Technology is easily seen as a boy’s club, but Telisa Daughtry is dedicated to changing that thought.
She wants to let the world know that you don’t have to be a stereotypically “geeky boy” to be an IT- genius with an itch for automation. She is building the bridge to fill the gap between women and girls and the TECH world with her online community FlyTechnista.
“The purpose of the platform is to help woman and girls become confident creators and innovators of technology. As of right now there is a widening gap in this field, so it was important to me to solve it,” she explained.
Providing resources to women in girls in the categories of education and opportunities, FlyTechnista is a literal door and window to women and girls with an interest in technology. For those as young as five or six years old all through high school, Telisa’s platform is educating girls in a field she loves to shape the new leaders of tomorrow.
Before launching her platform, her passion for technology landed her an opportunity with a prestigious technology company. Due to their lack of businesses wanting to change the poor representation of women in the technology realm, she declined.
Telisa felt it was better to put her own vision to work rather than having to force this topic on her future employers.
“I wanted to do it, but it didn’t have a name at the time. I started to call myself a FlyTechnista because the thought actually came from the thought that you know, you can still be in technology and be fly,” she explained. “I wanted to disrupt that stereotype that women have to dress like dudes or look like slobs to be taken seriously with their technical skills.”

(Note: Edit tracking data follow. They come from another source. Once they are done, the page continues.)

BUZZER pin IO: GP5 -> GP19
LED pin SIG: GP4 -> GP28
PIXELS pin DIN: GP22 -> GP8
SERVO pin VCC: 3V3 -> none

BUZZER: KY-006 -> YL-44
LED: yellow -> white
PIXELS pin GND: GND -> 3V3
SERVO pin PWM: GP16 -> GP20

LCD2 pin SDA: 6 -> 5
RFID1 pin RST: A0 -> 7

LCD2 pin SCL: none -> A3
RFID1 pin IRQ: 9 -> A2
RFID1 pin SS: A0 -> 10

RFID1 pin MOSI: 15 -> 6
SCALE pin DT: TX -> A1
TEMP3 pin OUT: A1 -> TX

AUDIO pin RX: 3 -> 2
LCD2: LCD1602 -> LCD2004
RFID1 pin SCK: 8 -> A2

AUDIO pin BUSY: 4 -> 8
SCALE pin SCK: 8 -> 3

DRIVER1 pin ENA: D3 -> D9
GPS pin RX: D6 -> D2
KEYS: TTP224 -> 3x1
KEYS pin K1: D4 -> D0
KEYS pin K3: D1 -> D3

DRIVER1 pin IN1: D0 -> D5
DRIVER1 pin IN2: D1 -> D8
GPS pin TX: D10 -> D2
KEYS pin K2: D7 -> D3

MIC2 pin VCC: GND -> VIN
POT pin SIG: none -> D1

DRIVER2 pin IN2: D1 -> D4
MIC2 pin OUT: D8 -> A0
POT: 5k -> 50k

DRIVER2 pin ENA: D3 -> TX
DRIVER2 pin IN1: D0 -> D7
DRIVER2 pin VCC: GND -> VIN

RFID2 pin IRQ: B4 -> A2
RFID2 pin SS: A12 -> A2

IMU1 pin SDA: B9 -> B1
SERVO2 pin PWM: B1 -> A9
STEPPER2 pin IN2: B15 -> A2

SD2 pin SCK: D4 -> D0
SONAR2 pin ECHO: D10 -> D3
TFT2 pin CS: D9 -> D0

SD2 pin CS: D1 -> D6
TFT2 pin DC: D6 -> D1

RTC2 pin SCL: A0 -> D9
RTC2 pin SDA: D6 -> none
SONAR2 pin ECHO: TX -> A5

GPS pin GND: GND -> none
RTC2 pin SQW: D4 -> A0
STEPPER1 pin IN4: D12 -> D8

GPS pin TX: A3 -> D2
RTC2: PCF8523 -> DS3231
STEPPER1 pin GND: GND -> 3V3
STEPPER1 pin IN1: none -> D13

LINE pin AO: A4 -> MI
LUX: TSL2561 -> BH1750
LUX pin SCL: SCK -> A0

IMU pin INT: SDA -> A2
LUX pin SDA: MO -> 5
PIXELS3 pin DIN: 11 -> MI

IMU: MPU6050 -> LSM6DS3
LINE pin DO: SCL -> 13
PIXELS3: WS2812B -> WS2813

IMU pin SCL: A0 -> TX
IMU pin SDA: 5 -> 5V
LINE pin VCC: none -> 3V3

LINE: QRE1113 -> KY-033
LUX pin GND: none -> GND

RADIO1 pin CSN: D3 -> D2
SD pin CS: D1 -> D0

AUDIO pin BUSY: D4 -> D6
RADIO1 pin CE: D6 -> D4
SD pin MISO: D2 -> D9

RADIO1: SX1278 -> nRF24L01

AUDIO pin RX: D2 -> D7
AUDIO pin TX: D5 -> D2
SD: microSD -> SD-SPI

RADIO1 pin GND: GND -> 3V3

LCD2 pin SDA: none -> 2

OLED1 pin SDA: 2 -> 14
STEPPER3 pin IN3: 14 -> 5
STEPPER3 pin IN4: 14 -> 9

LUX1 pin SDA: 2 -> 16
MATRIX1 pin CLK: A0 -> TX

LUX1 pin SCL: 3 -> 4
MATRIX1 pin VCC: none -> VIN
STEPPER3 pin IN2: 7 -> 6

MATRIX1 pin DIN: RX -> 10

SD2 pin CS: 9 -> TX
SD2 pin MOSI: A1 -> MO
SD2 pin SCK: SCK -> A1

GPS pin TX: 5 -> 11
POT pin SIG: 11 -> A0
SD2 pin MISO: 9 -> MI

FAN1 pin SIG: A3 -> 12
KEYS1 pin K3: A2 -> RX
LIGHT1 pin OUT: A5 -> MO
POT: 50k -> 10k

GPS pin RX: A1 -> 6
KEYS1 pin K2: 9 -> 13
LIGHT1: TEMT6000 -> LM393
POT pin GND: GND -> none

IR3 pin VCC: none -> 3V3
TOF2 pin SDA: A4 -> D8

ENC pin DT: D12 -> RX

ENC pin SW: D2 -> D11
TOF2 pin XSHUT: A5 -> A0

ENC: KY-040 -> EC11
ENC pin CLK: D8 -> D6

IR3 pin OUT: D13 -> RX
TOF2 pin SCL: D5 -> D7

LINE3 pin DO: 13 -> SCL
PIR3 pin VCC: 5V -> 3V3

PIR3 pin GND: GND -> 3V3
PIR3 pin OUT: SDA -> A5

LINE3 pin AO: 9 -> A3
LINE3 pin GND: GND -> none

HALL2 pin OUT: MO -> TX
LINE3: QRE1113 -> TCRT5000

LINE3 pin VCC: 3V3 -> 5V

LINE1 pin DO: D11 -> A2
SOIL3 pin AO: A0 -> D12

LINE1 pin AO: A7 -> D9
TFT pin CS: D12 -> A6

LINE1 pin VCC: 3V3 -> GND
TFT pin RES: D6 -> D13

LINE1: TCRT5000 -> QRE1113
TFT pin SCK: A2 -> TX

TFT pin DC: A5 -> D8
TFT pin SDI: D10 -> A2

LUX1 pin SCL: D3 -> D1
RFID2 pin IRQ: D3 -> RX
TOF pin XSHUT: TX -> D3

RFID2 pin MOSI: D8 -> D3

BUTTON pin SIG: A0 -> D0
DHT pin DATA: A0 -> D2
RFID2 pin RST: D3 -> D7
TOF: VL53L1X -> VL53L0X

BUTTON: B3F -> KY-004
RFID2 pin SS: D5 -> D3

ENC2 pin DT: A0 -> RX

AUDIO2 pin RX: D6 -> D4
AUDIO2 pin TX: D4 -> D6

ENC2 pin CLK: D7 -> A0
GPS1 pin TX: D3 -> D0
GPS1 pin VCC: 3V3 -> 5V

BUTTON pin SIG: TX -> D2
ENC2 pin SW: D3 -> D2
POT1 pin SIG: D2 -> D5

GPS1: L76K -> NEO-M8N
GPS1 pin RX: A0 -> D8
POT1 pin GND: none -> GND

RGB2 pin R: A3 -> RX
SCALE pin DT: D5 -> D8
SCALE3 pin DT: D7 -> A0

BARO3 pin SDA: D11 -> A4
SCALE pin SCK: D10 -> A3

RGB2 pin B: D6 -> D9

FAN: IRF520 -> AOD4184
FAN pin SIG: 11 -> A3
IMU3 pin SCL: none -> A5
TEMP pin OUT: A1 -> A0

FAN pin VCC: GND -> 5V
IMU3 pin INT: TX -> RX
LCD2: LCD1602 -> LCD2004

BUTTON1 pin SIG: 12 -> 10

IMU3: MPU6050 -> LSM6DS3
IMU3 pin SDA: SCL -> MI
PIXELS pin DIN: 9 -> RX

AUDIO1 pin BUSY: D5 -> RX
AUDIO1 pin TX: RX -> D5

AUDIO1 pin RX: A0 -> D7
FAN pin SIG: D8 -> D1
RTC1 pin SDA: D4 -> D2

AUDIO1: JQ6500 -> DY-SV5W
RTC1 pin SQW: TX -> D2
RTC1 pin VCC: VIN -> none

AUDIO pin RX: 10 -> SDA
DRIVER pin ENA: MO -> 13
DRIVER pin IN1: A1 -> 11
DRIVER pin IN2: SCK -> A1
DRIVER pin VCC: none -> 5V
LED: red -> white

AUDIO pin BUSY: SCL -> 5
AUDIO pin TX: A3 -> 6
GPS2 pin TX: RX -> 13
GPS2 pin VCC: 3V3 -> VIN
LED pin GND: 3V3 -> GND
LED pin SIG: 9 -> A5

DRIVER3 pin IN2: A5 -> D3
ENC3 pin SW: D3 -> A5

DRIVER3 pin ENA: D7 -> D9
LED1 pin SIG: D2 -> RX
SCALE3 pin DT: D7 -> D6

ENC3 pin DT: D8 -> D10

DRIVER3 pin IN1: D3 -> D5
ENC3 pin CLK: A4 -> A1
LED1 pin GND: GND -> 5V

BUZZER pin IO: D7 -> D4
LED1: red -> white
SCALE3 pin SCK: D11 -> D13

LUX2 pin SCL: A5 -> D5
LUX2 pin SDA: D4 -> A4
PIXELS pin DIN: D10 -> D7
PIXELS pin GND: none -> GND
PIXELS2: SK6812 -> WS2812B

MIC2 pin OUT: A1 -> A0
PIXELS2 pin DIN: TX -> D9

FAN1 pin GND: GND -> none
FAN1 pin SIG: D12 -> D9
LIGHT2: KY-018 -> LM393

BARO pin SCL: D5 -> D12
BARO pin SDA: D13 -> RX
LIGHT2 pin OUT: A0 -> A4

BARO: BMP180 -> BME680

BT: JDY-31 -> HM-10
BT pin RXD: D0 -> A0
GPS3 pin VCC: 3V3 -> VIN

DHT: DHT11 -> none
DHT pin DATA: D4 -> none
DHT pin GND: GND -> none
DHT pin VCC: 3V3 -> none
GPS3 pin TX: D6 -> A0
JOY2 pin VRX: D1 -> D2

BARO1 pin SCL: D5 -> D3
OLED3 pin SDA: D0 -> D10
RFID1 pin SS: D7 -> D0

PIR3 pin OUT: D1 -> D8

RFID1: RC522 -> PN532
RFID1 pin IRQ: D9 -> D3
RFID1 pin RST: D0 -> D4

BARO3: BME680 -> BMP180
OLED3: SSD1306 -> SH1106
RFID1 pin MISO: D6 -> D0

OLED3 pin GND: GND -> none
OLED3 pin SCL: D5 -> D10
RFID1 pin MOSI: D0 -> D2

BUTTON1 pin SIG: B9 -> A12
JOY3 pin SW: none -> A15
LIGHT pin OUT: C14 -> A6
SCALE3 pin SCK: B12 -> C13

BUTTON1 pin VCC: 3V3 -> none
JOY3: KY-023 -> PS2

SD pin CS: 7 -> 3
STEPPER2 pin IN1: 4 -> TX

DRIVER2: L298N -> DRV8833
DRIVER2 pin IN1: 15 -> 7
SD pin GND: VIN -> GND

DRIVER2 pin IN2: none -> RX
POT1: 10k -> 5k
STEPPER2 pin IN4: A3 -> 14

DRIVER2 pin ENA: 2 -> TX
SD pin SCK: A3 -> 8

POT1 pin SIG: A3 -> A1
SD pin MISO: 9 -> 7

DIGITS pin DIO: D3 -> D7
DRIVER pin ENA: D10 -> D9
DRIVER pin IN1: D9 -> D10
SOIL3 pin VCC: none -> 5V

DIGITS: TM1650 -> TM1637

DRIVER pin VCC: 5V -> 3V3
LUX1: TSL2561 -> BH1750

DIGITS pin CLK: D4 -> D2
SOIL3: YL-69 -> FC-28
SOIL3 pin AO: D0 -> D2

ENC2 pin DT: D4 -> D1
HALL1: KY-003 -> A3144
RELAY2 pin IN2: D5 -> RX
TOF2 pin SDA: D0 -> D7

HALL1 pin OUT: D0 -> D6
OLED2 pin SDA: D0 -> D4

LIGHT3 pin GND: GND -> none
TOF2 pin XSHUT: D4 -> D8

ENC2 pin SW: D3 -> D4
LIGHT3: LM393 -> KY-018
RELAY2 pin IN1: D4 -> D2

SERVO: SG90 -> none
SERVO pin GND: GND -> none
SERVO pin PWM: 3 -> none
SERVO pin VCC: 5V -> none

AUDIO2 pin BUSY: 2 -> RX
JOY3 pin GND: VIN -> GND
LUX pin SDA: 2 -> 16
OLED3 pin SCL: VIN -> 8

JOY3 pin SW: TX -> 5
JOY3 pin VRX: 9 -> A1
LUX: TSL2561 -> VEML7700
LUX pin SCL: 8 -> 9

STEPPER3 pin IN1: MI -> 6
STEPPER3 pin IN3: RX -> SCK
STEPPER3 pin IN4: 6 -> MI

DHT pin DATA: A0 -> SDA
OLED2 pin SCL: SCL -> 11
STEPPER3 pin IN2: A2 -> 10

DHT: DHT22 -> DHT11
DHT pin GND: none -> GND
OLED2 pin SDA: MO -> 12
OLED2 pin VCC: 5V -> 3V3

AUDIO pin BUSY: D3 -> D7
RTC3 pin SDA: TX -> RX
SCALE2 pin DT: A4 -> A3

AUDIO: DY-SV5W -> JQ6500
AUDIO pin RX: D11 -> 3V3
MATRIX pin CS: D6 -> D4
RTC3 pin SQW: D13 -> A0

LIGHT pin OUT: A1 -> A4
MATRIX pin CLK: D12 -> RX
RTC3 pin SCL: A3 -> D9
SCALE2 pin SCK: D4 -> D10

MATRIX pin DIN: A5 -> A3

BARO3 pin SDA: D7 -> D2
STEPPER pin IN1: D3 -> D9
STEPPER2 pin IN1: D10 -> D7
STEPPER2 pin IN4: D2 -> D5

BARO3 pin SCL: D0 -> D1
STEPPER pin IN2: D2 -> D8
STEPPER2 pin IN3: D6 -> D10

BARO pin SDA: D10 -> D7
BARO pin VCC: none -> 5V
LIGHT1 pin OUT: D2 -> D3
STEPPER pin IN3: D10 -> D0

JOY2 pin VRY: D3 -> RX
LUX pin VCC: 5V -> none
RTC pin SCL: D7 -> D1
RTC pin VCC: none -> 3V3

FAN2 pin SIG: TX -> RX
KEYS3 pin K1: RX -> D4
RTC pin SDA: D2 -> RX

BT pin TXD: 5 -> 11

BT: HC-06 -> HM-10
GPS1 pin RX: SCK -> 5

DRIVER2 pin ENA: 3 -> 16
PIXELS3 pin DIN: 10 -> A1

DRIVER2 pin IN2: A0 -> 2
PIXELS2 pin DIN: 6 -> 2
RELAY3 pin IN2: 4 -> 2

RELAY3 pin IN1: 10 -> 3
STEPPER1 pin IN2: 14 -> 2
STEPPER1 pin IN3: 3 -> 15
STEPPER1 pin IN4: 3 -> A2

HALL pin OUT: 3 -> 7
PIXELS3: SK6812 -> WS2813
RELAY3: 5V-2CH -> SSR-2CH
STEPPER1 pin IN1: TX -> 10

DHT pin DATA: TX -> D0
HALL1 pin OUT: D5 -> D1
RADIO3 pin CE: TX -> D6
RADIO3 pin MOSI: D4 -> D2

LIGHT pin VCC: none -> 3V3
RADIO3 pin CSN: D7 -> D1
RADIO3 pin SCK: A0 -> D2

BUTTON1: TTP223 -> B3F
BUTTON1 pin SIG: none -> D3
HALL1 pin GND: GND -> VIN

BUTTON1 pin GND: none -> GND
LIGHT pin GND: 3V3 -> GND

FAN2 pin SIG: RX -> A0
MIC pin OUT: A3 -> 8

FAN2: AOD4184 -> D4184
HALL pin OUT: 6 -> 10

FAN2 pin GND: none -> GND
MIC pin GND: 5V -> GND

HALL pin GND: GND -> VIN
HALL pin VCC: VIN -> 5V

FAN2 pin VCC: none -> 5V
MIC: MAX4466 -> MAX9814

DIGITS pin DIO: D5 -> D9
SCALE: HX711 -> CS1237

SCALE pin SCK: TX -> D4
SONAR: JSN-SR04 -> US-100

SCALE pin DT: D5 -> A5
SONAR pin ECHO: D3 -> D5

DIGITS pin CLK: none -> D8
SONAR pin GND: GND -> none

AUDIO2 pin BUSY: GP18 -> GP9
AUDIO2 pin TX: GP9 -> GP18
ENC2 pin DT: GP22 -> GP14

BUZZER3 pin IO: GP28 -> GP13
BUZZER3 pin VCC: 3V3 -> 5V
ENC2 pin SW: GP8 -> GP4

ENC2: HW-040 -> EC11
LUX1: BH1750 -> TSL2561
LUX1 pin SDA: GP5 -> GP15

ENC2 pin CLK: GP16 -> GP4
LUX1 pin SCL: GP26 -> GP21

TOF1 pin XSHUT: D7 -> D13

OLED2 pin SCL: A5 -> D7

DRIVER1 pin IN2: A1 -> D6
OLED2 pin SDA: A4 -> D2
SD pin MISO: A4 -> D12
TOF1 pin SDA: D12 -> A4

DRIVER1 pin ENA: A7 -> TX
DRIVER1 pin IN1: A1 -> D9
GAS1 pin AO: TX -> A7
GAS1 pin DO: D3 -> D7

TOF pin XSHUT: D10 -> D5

Upon first starting her business, the plan was for FlyTechnista to work as a non-profit organization. But after joining an accelerator program, there was doubt her business would be scalable.
This doubt only made Telisa consider expanding FlyTechnista into a different realm of opportunity, focusing more on the development and empowerment of women and girls in TECH.
“It’s for technical and non-technical levels because we need women and girls to become confident creators and innovators. Steve Jobs wasn’t technical but he was an innovator, and he was the CEO and founder of the most innovative technology company, and he didn’t have any technical skills,” she said.
Being a black woman with an idea to connect technology to women has proven to be a surmountable challenge. Investors have been hesitant to align their dollars with African Americans, and such an issue made Telisa’s process of starting FlyTechnista a little more challenging.
Her dream to help women couldn’t be overshadowed by the negatives, she does not rely on funding on outside investors.
“I really feel that it definitely is a boys club. I pitch my ideas to inventors, mentors, and various people who don’t look like me and because they didn’t look like me or they weren’t a woman they didn’t get it. But even with that you kind of attract your tribe eventually, so the right people do find their way to you,” Telisa said.
With a growing business, Telisa is doing all she can to make her dreams become reality and is determined to help women and girls expand in technology.